### Exercise aim
Reproduce verbatim the passage of the home health quality reporting text that opens at the words "Home Health Quality" and closes after "of the Act.".

### Document segment
Start of Block

Home Health Quality Reporting Requirements
The reporting of quality data by home health agencies (HHAs) is mandated by Section 1895(b)(3)(B)(v)(II) of the Social Security Act (“the Act”). This statute requires that ‘‘each home health agency shall submit to the Secretary such data that the Secretary determines are appropriate for the measurement of health care quality. Such data shall be submitted in a form and manner, and at a time, specified by the Secretary for purposes of this clause.’’
OASIS reporting is mandated in the Medicare regulations at 42 C.F.R.§484.250(a), which requires HHAs to submit OASIS assessments and Home Health Care Consumer Assessment of Healthcare Providers and Systems Survey (HH CAHPS) data to meet the quality reporting requirements of section 1895(b)(3)(B)(v) of the Act.

End of Block

(Saved data entries)
Start of Block

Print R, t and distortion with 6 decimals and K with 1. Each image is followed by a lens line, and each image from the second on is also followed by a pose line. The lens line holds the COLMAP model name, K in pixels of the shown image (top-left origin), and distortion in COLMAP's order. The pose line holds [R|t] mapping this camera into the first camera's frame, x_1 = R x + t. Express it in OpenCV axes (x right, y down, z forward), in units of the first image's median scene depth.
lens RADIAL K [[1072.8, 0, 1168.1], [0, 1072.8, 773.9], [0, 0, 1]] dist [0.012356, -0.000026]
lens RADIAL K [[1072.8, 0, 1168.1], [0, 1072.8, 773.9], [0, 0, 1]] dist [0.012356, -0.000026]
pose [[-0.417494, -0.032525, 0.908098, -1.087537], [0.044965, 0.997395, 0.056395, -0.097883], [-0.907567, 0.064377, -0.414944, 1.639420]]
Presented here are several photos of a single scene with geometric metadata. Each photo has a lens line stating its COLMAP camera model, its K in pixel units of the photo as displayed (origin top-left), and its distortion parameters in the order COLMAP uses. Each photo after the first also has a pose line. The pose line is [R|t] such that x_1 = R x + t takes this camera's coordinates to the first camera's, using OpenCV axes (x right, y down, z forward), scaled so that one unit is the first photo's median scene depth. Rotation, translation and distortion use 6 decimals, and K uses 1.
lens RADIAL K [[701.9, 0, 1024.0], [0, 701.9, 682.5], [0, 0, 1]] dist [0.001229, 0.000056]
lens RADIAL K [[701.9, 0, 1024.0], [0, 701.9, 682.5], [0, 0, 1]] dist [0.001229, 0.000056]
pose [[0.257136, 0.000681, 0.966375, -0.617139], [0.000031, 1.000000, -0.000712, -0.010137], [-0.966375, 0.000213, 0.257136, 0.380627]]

End of Block

### Exercise answer
Home Health Quality Reporting Requirements
The reporting of quality data by home health agencies (HHAs) is mandated by Section 1895(b)(3)(B)(v)(II) of the Social Security Act (“the Act”). This statute requires that ‘‘each home health agency shall submit to the Secretary such data that the Secretary determines are appropriate for the measurement of health care quality. Such data shall be submitted in a form and manner, and at a time, specified by the Secretary for purposes of this clause.’’
OASIS reporting is mandated in the Medicare regulations at 42 C.F.R.§484.250(a), which requires HHAs to submit OASIS assessments and Home Health Care Consumer Assessment of Healthcare Providers and Systems Survey (HH CAHPS) data to meet the quality reporting requirements of section 1895(b)(3)(B)(v) of the Act.